INPUT DATA:
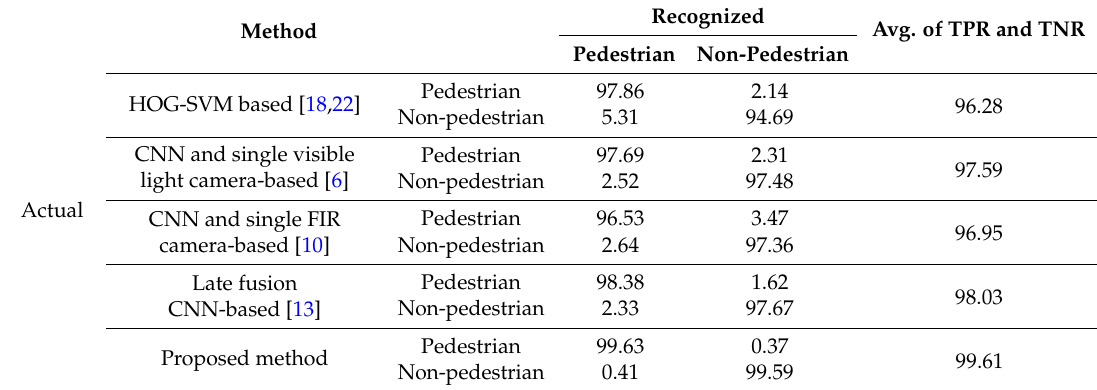
Table 8. Comparisons of classification accuracies with original DVLFPD-DB1 based on confusion matrix (unit: %).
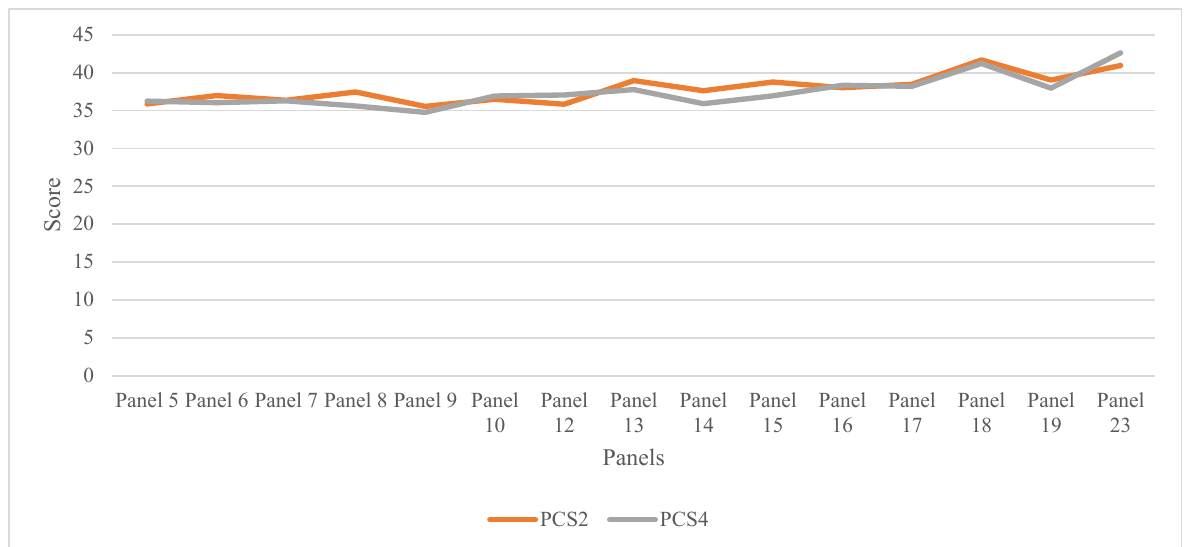
Figure 1. The trend of mental component score (MCS) domain: Panels 11, 20, 21, and 22 are not shown in the graph due to an incomplete record of HRQOL. MCS2: mental component score in round 2, MCS4: mental component score in round 4.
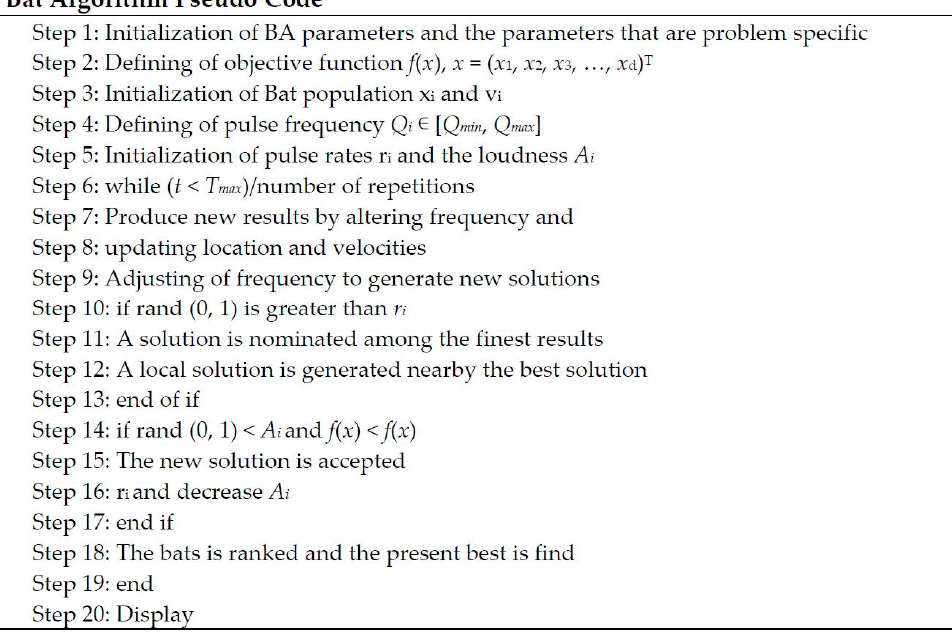
Figure 2. Pseudo code of bat algorithm (BA).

GOAL OF THE EXERCISE: Repeat all of the data above word for word, minus the pictures.

YOUR SOLUTION:
Table 8. Comparisons of classification accuracies with original DVLFPD-DB1 based on confusion matrix (unit: %).
Figure 1. The trend of mental component score (MCS) domain: Panels 11, 20, 21, and 22 are not shown in the graph due to an incomplete record of HRQOL. MCS2: mental component score in round 2, MCS4: mental component score in round 4.
Figure 2. Pseudo code of bat algorithm (BA).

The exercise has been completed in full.